George W. Hill was to have none of this:
During the rolling, weighing and inspecting, from a platform above each of the great sunny floors, come the strains of piano playing to entertain the girls at their work. The calming element of music is substituted for the more dangerous one of public reading to which Havana cigar makers are accustomed and into which the Cuban readers, hired by the workers themselves, often injected comment on and criticism of labour conditions. In Trenton, the music is supplied by the Company and if the player avoids such things as Chopin’s Revolutionary Etude, it is not likely to cause much unrest. And it is very picturesque.

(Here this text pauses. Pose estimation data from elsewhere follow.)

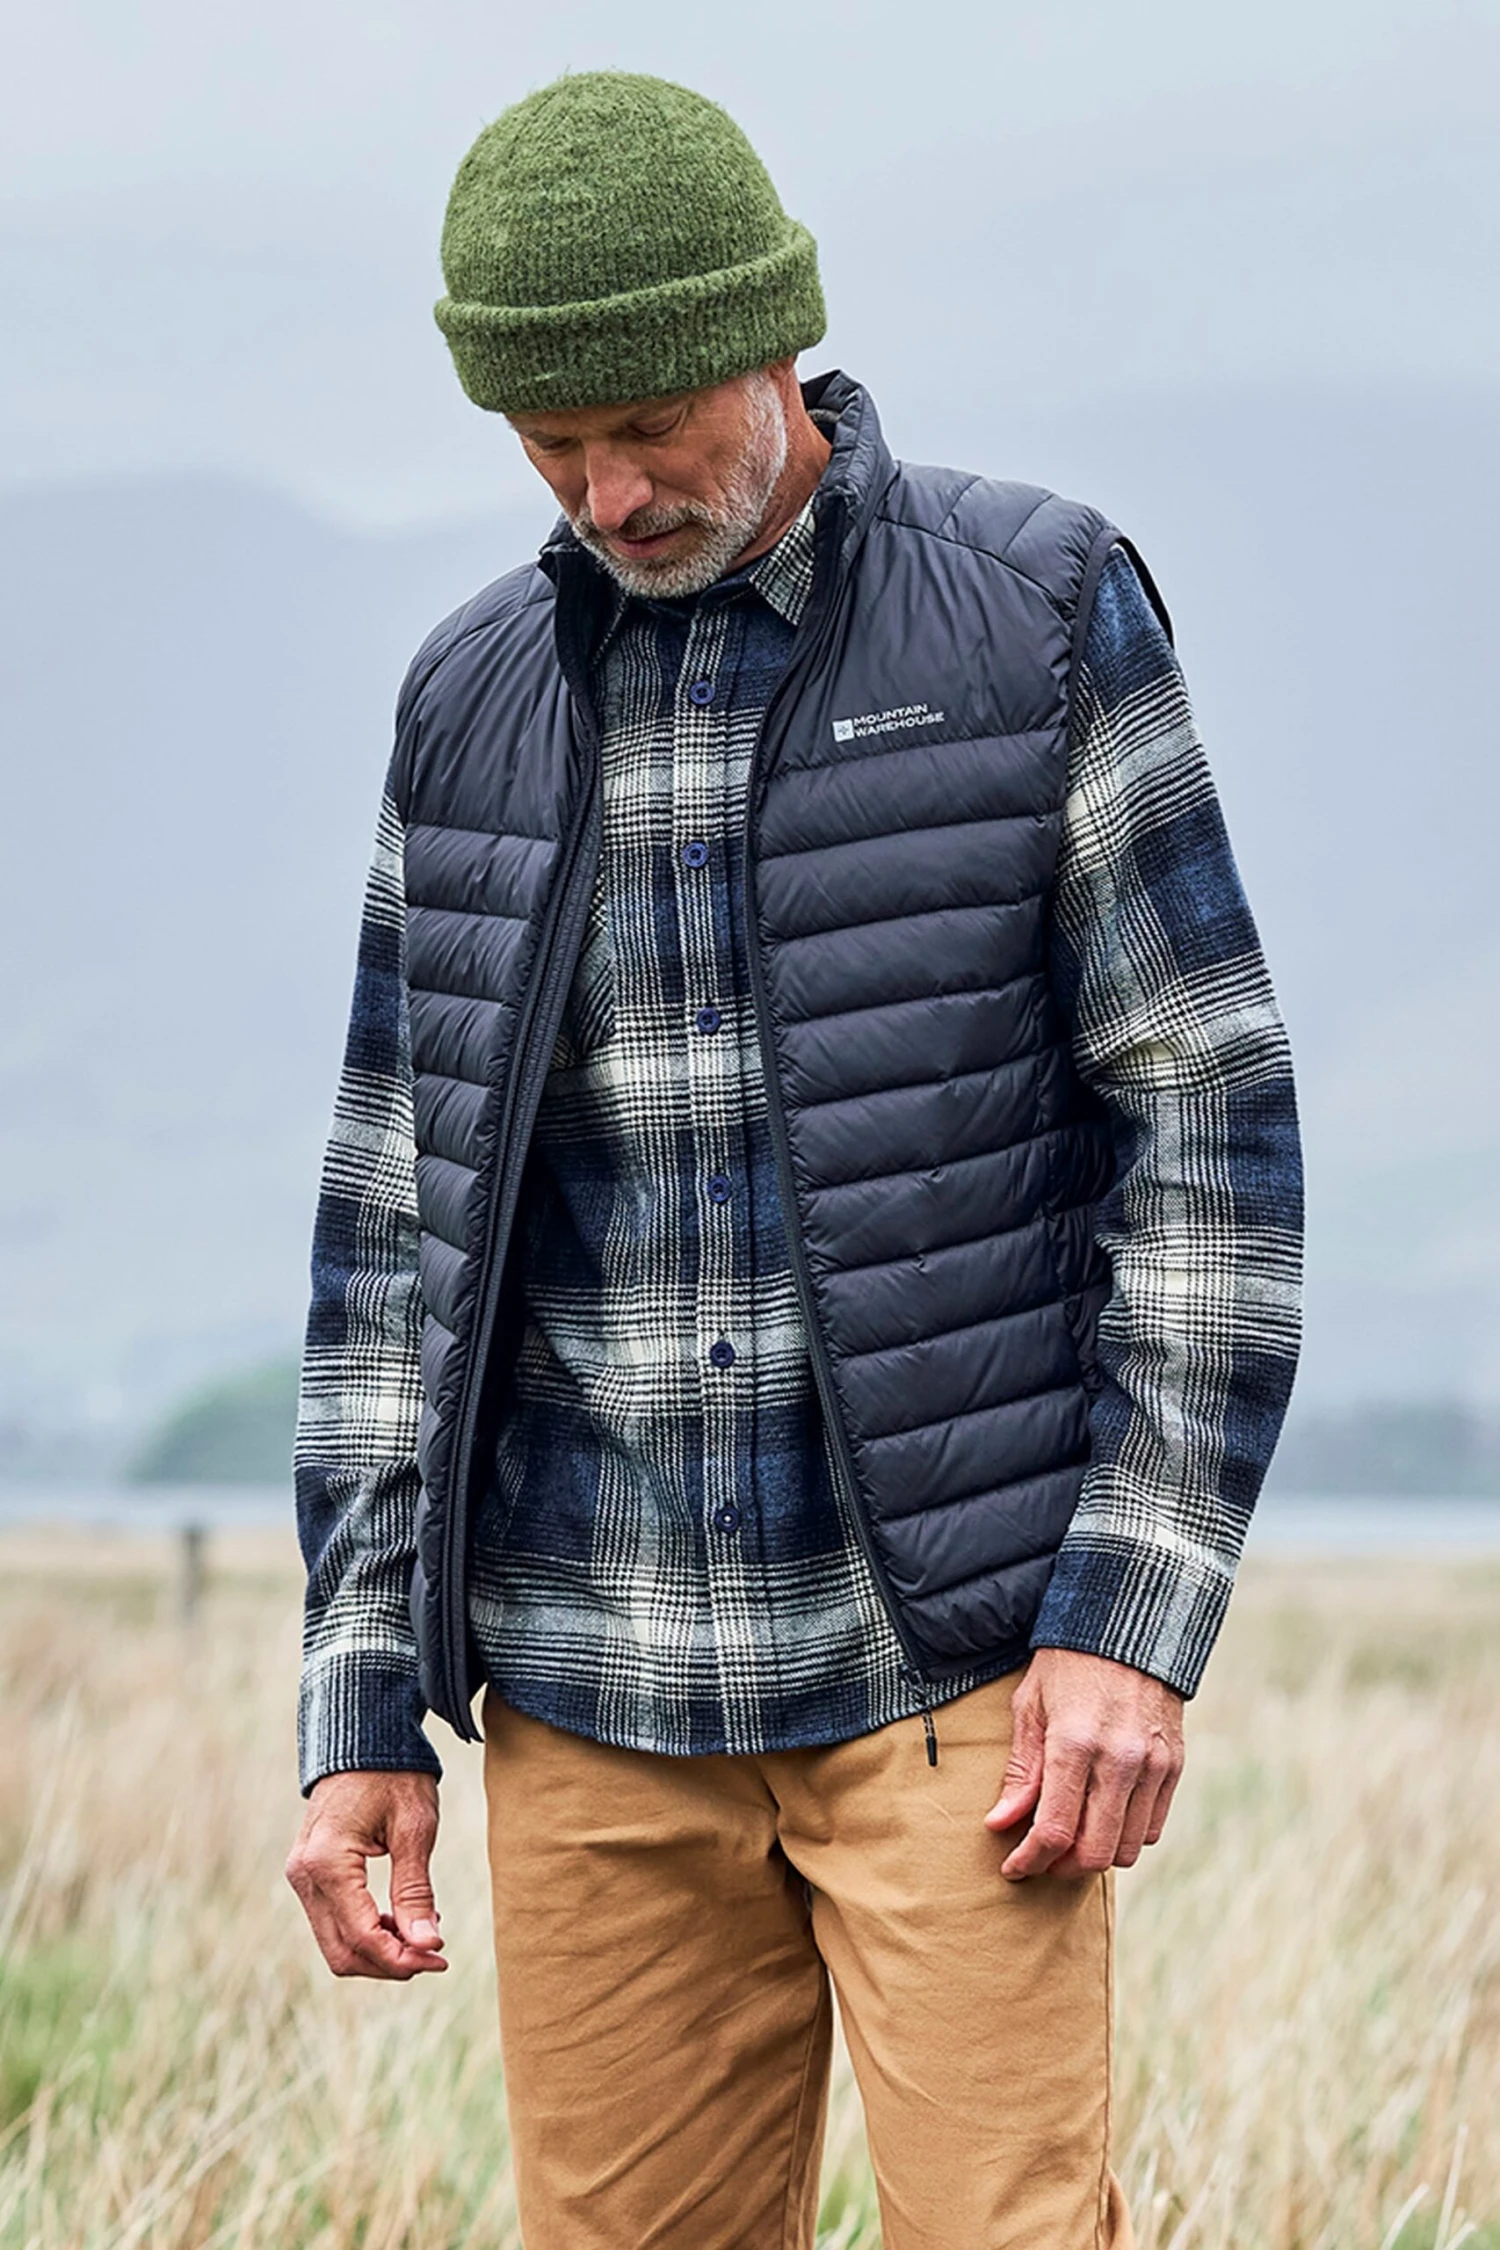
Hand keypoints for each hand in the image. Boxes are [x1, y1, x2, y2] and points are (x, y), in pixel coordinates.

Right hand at [286, 1770, 447, 1978]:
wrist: (363, 1737)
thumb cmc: (394, 1774)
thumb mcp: (414, 1829)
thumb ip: (415, 1890)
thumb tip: (427, 1945)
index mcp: (327, 1862)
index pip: (362, 1936)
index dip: (402, 1959)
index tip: (441, 1959)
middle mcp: (303, 1875)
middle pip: (342, 1952)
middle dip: (390, 1964)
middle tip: (435, 1956)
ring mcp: (301, 1876)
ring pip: (334, 1943)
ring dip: (378, 1951)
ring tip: (423, 1937)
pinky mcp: (308, 1874)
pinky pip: (333, 1921)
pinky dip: (365, 1932)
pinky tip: (401, 1921)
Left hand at [984, 1648, 1183, 1881]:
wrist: (1130, 1623)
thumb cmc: (1068, 1662)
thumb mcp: (1031, 1706)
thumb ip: (1020, 1770)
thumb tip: (1001, 1823)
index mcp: (1074, 1743)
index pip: (1054, 1830)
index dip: (1030, 1860)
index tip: (1014, 1867)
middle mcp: (1119, 1760)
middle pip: (1094, 1852)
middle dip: (1060, 1867)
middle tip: (1040, 1858)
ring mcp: (1153, 1765)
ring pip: (1126, 1848)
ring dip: (1094, 1855)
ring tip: (1070, 1839)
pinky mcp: (1175, 1766)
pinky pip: (1151, 1827)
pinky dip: (1125, 1835)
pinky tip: (1102, 1819)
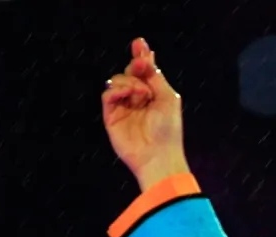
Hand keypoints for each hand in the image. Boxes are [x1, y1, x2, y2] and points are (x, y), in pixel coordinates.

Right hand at [101, 37, 189, 189]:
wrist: (158, 156)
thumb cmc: (168, 129)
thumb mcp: (168, 97)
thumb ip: (155, 76)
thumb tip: (146, 56)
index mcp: (154, 95)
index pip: (144, 71)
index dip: (141, 56)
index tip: (139, 42)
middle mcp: (138, 99)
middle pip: (129, 72)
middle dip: (136, 65)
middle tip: (142, 65)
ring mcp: (124, 107)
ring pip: (117, 81)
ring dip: (129, 81)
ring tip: (142, 94)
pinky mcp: (112, 117)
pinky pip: (107, 95)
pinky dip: (116, 90)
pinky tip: (128, 95)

Cuban cigar workers, according to Stubbs, now suffer less than they used to do in hard times. But with all respect to Karl Marx the ‘poet of commodities’, one feels that much poetry has gone with the rationalisation of the industry into Consolidado Numero I and Fabrica de Tobacos 3, and that the fate of the Cuban cigar is uncertain as the government of the Cuban people evolves into the administration of Cuban things. Revolutions do not respect luxurious arts, though they may carry them on. Do the Cubans really still produce the 700 vitolas, types of cigar, that they claim to produce? Rollers grow old Marx himself (evidence of Liebknecht, cited by Cabrera) smoked dreadful cigars. Wait and see. Caviar is produced by a fish, it is not a true precedent.